Boston's Rose Fitzgerald Kennedy Greenway (near the water in the foreground) now covers what had been the infamous surface  version of the Central Artery, aka "The Distressway.'' -- Photo by Hellogreenway

Boston's Rose Fitzgerald Kennedy Greenway (near the water in the foreground) now covers what had been the infamous surface  version of the Central Artery, aka "The Distressway.''

-- Photo by Hellogreenway

A recent Sunday New York Times Style section (why the Style section?!) ran a story headlined “Exit the Expressway” (the headline has since been updated) about cities looking at tearing down some of those huge highways that were plowed through cities and parks in the construction heyday of the Interstate Highway System and states’ new-road projects.

In many towns and cities these highways rent the urban fabric, cutting off neighborhoods from each other even as they encouraged suburban sprawl. The Times’s story focuses on the Scajaquada (!) Expressway, aka New York State Route 198, in Buffalo. Its construction in the early ‘60s tore the lovely Delaware Park in half. Similar stuff happened in other cities during the orgasmic phase of the Automobile Age.

Now there’s a plan to convert at least part of the expressway into a lower-speed boulevard.  It recalls proposals to turn the infamous 6/10 Connector in Providence into a boulevard.

Removing expressways has worked elsewhere, perhaps most successfully with downtown San Francisco’s Embarcadero Freeway, whose removal helped reenergize the city’s waterfront and led to a real-estate boom in the area.

Of course, another way to help repair the damage done to cities, and especially downtowns, by expressways is to put them underground, as was done with Boston’s infamous Central Artery in the Big Dig.  The Central Artery’s roof is now a park. Unfortunately there’s far from enough money to a do a similar project with Route 95 in Providence, which creates a fearsome barrier through the middle of the city. But we can dream….

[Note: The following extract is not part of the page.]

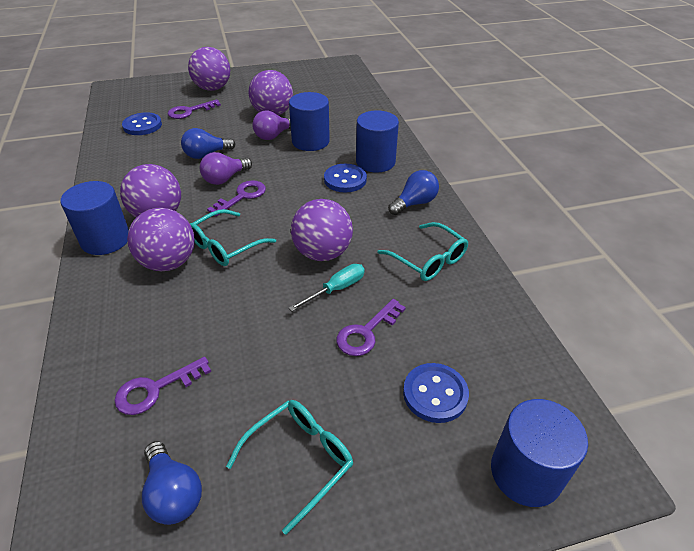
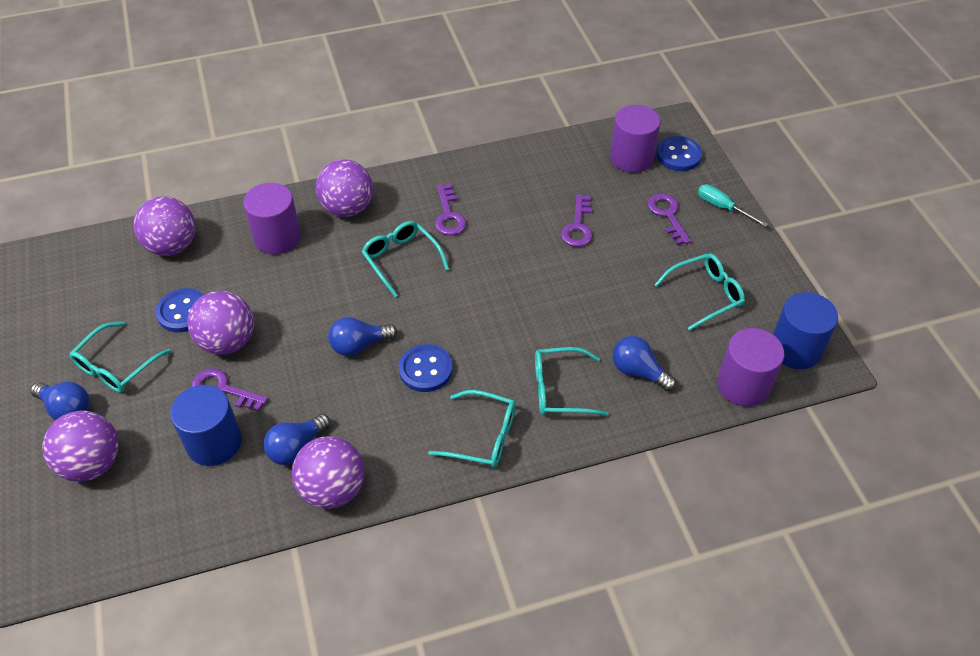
blue cylinder: 4 -> 2
blue light bulb: 3 -> 4
purple cylinder: 0 -> 3
purple light bulb: 2 -> 0
turquoise glasses: 3 -> 5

But what does seem likely is that changes in lifestyles, economics and environmental considerations will prevent a recurrence of the expressway- building boom of the ‘50s through the ‘70s. For one thing, we have a much stronger appreciation now of the need to preserve neighborhoods and to reduce our dependence on cars. Further, young people especially (say 35 and under) drive less than their parents and many of them much prefer cityscapes to suburbia; indeed they're turning parts of suburbia into places that look like walkable cities.